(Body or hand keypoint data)
=== Begin Enclosure ===

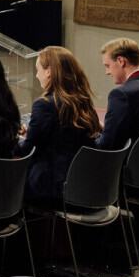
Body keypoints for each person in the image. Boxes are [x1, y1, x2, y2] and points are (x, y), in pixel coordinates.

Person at [16, 46, 102, 201]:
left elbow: (27, 151)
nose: (36, 75)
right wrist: (30, 134)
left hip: (51, 189)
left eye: (38, 69)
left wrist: (9, 138)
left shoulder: (44, 104)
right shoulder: (83, 102)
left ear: (48, 72)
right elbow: (64, 138)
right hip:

=== End Enclosure ===

* **Your objective**: Please give back every line above exactly as it stands, without pictures.

* **Solution for this exercise**:
Body keypoints for each person in the image. Boxes are [x1, y1, x2, y2] and points are (x, y), in pixel coordinates.

Person at [16, 46, 102, 201]:
left elbow: (27, 151)
nose: (36, 75)
right wrist: (30, 134)
left hip: (51, 189)
left eye: (38, 69)
left wrist: (9, 138)
left shoulder: (44, 104)
right shoulder: (83, 102)
left ear: (48, 72)
right elbow: (64, 138)
right hip:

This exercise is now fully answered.